• EXERCISE INSTRUCTIONS: What is needed is an exact transcription of every record, minus the pictures.

• EXERCISE MATERIAL:
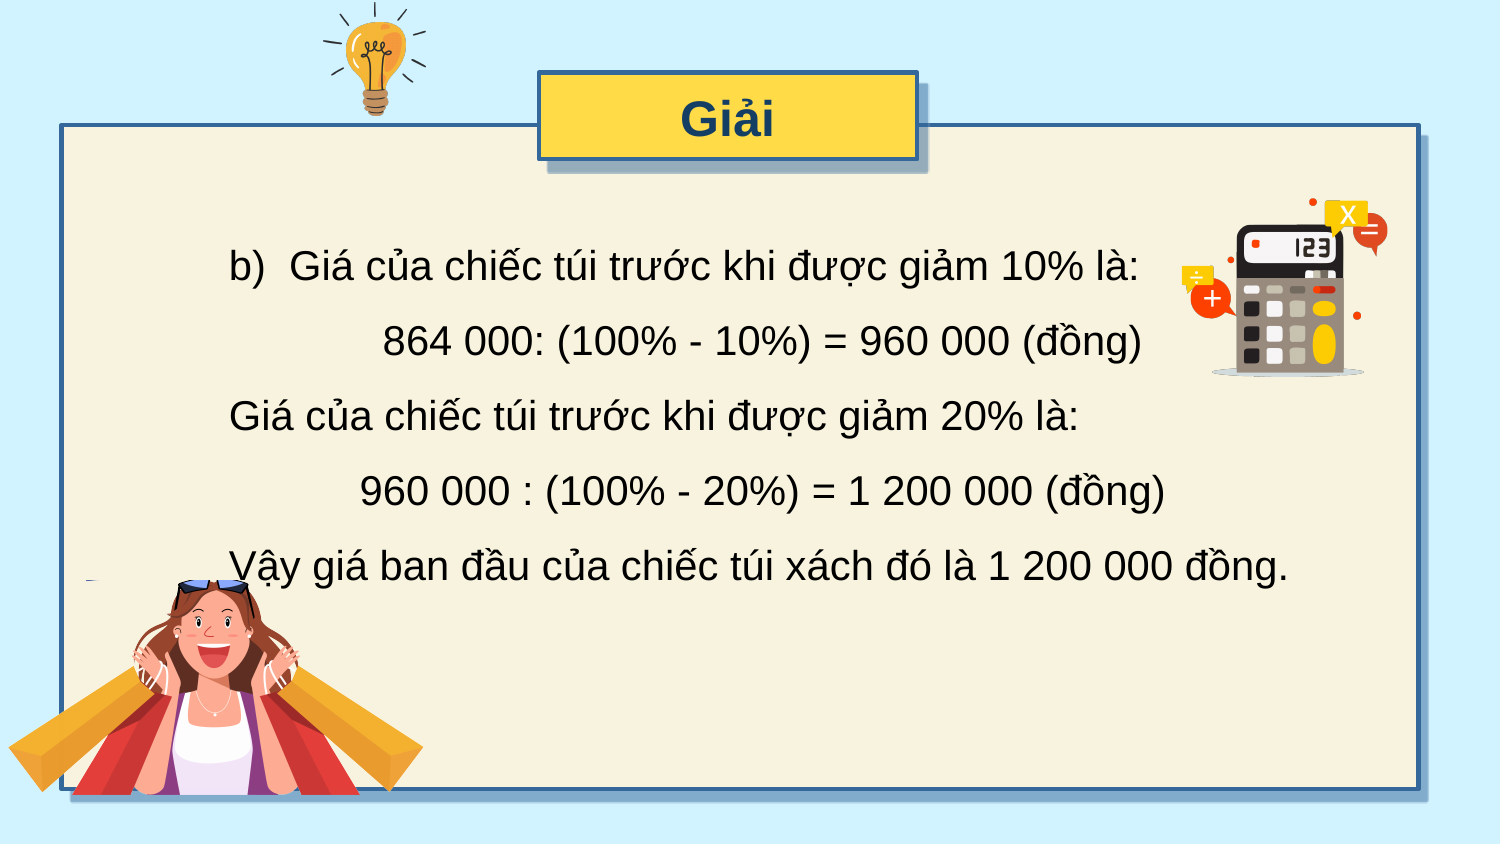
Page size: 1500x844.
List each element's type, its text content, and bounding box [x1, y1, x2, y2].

title Giải [537, 70, 919, 161]
picture [1166, 168, 1402, 404]
picture [322, 2, 426, 117]
text_box b) Giá của chiếc túi trước khi được giảm 10% là: 864 000: (100% - 10%) = 960 000 (đồng) Giá của chiếc túi trước khi được giảm 20% là: 960 000 : (100% - 20%) = 1 200 000 (đồng) Vậy giá ban đầu của chiếc túi xách đó là 1 200 000 đồng. [214, 206, 1312, 596]
picture [0, 580, 443, 801]
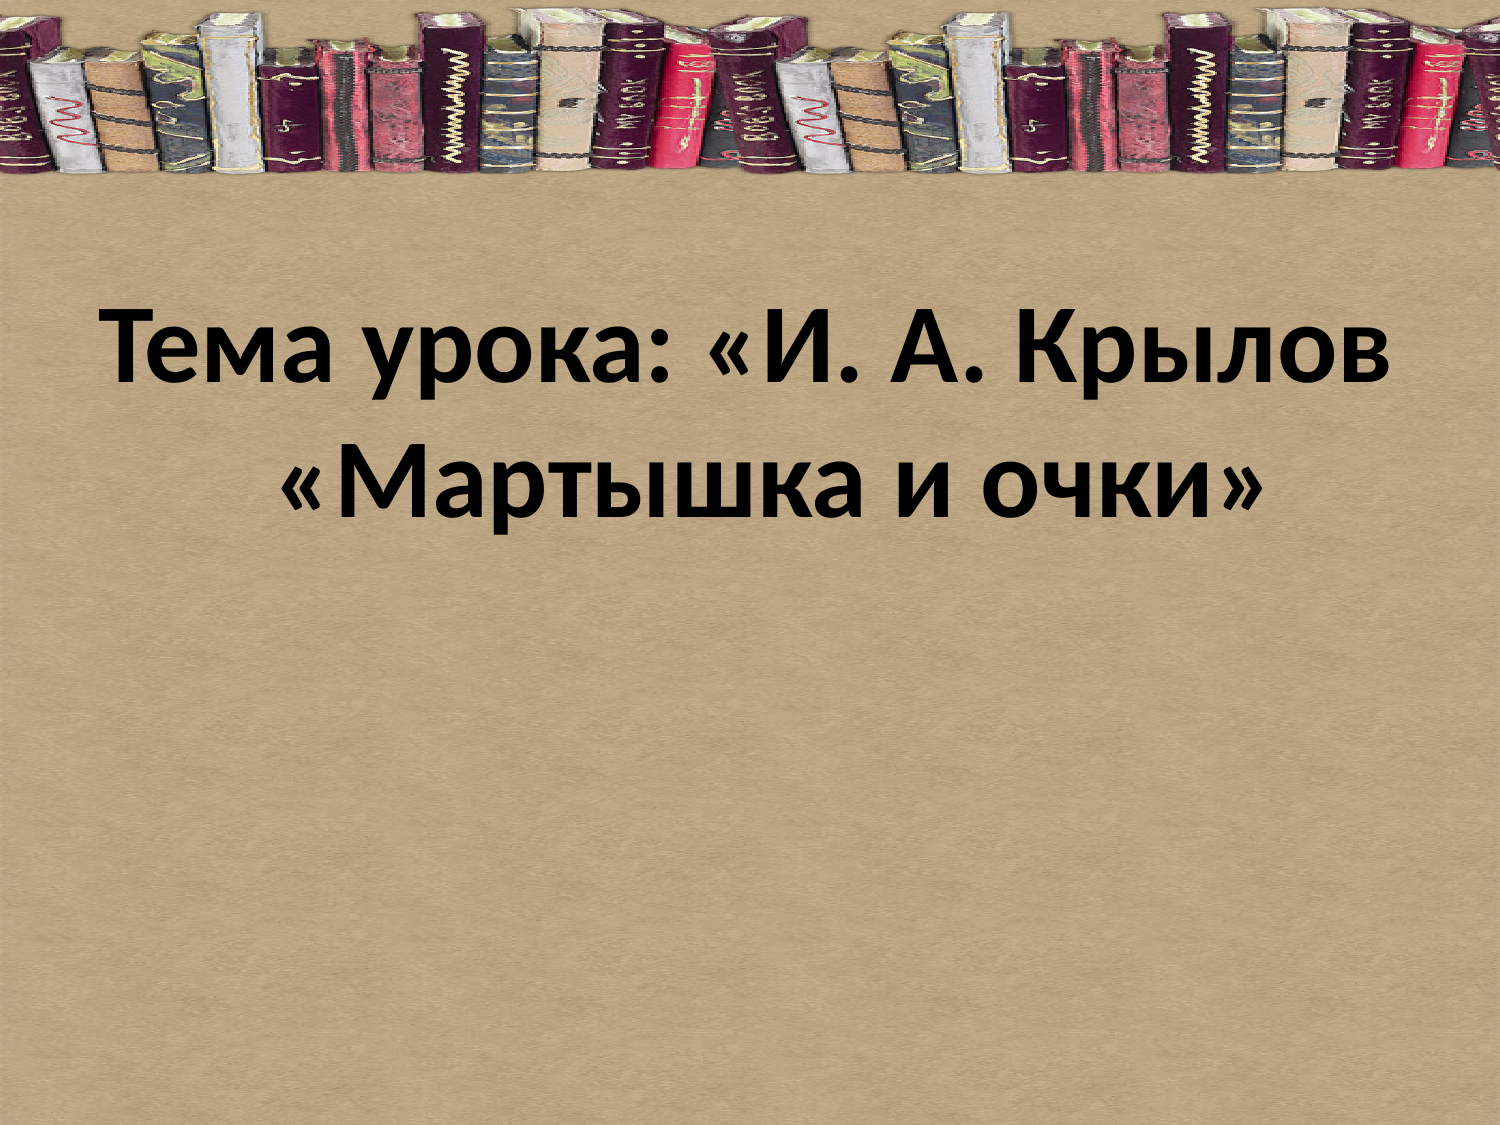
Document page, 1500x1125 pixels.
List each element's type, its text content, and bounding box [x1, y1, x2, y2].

list Тема урока: «И. А. Крылов «Мартышка и очки» [75, 262, 1418, 539]
picture [0, 0, 1500, 1125]
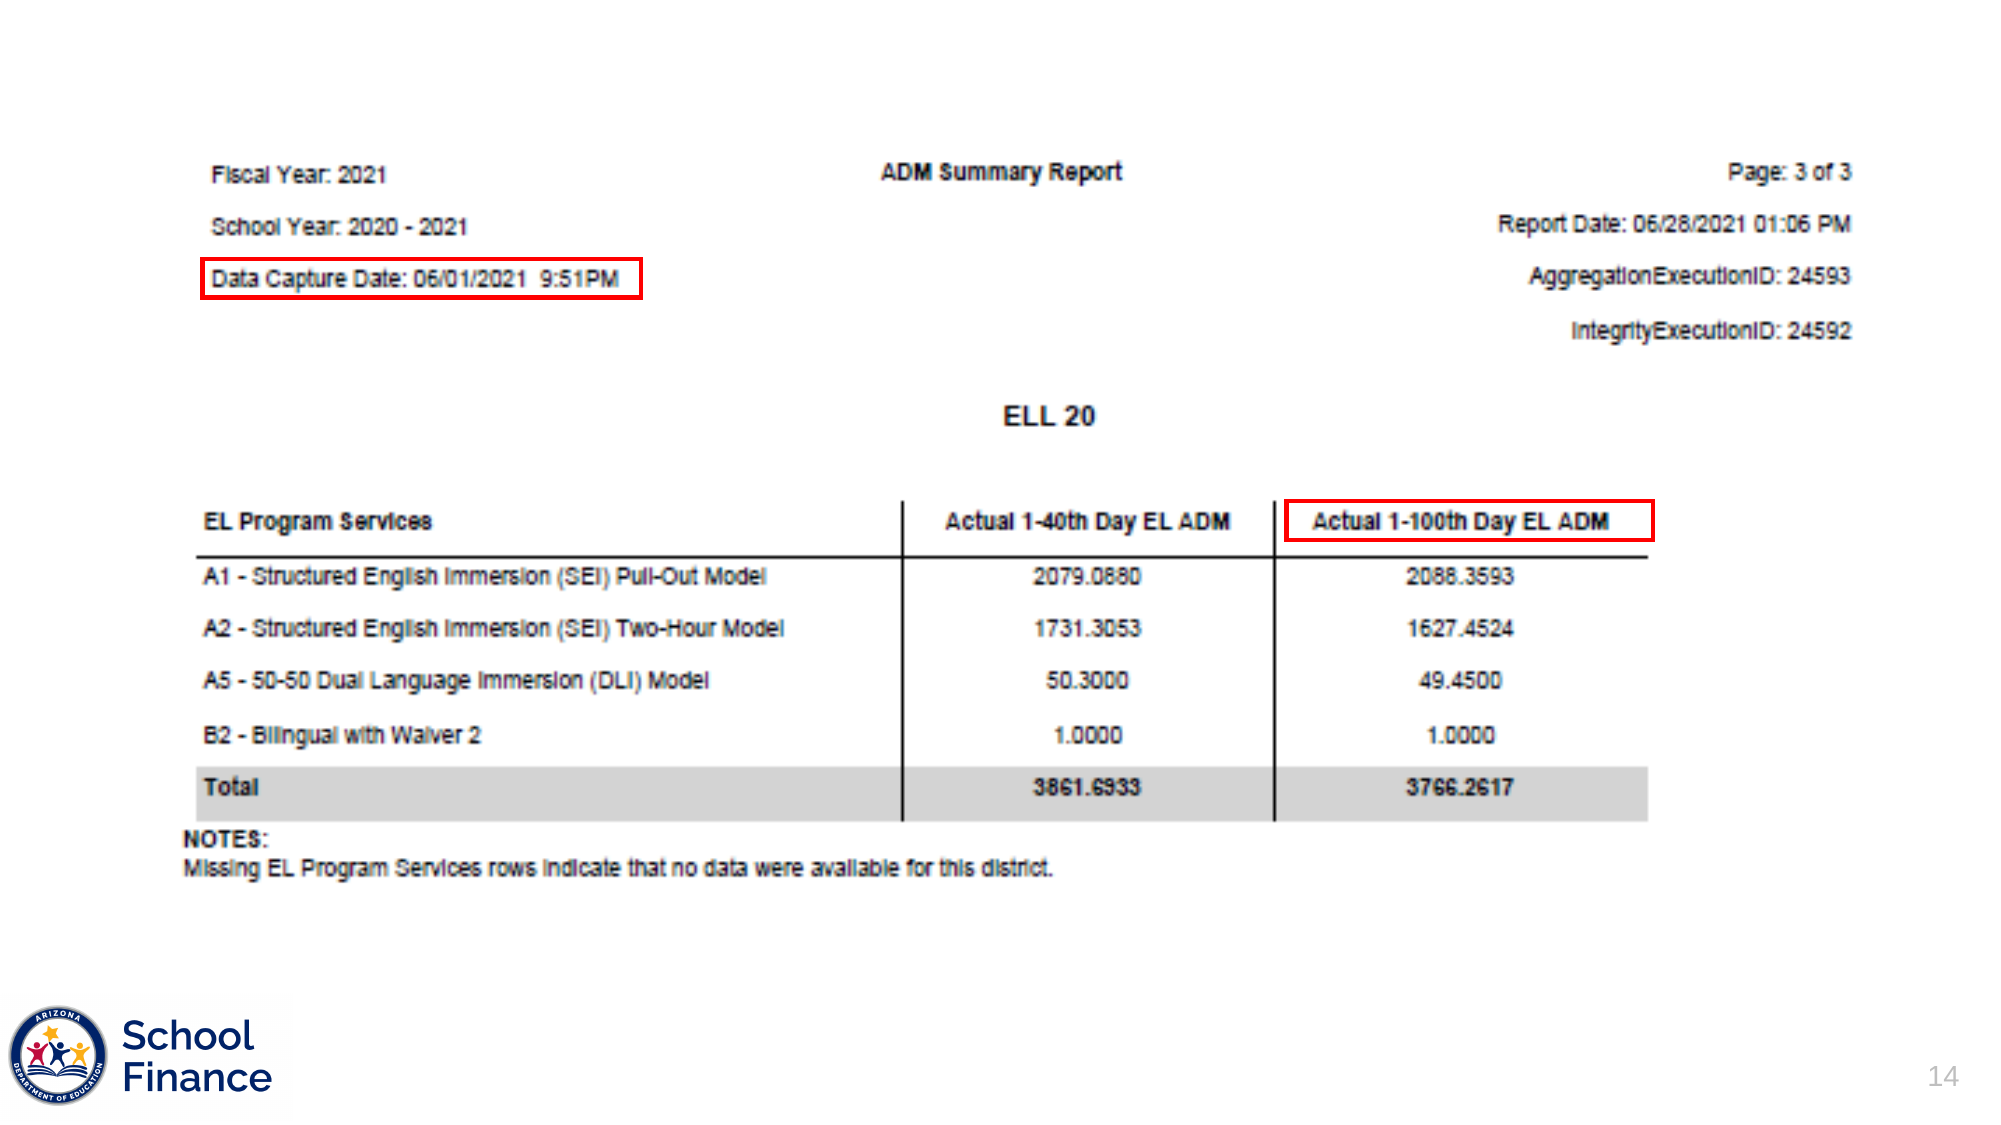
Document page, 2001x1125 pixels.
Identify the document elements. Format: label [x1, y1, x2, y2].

picture [0, 993, 293, 1121]
picture [172, 135, 1937, 990]
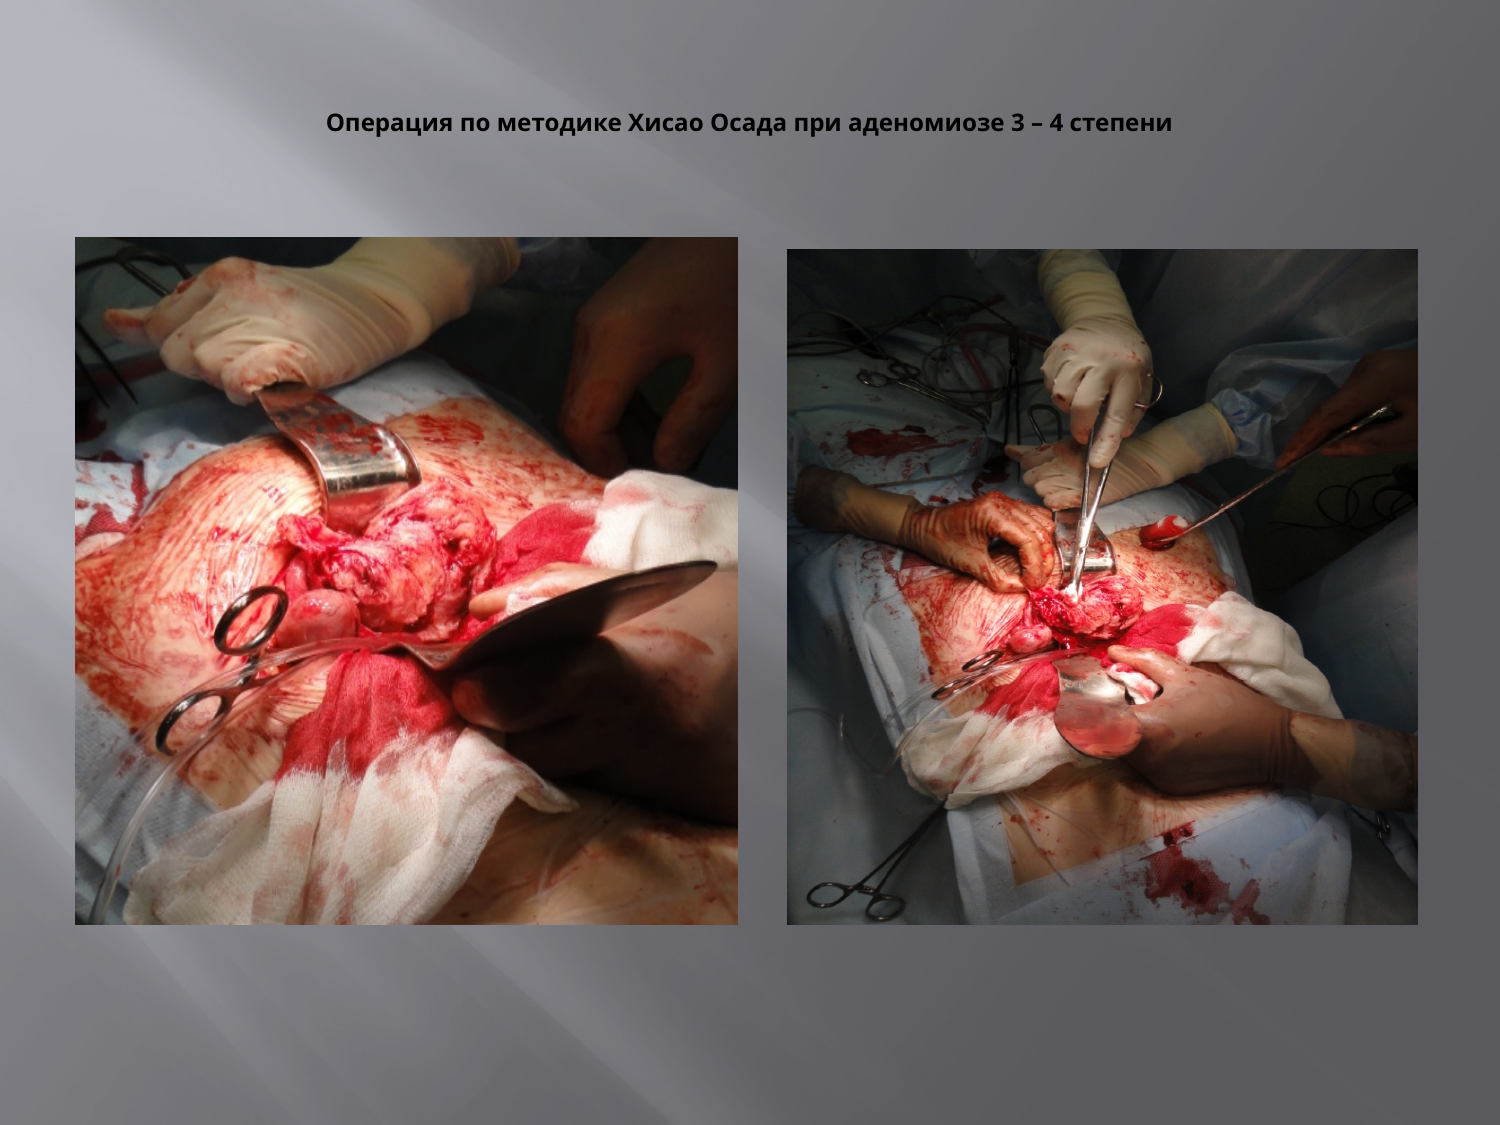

• REPLY:
Page size: 1500x844.
List each element's type, its text content, and bounding box [x1, y1, x2, y2].

title Giải [537, 70, 919, 161]
picture [1166, 168, 1402, 404]
picture [322, 2, 426, 117]
text_box b) Giá của chiếc túi trước khi được giảm 10% là: 864 000: (100% - 10%) = 960 000 (đồng) Giá của chiếc túi trước khi được giảm 20% là: 960 000 : (100% - 20%) = 1 200 000 (đồng) Vậy giá ban đầu của chiếc túi xách đó là 1 200 000 đồng. [214, 206, 1312, 596]
picture [0, 580, 443, 801]
Document page, 1500x1125 pixels.
List each element's type, its text content, and bounding box [x1, y1, x2, y2].

list Тема урока: «И. А. Крылов «Мартышка и очки» [75, 262, 1418, 539]
picture [0, 0, 1500, 1125]
Document page, 2001x1125 pixels.
Identify the document elements. Format: label [x1, y1, x2, y2].

picture [0, 993, 293, 1121]
picture [172, 135, 1937, 990]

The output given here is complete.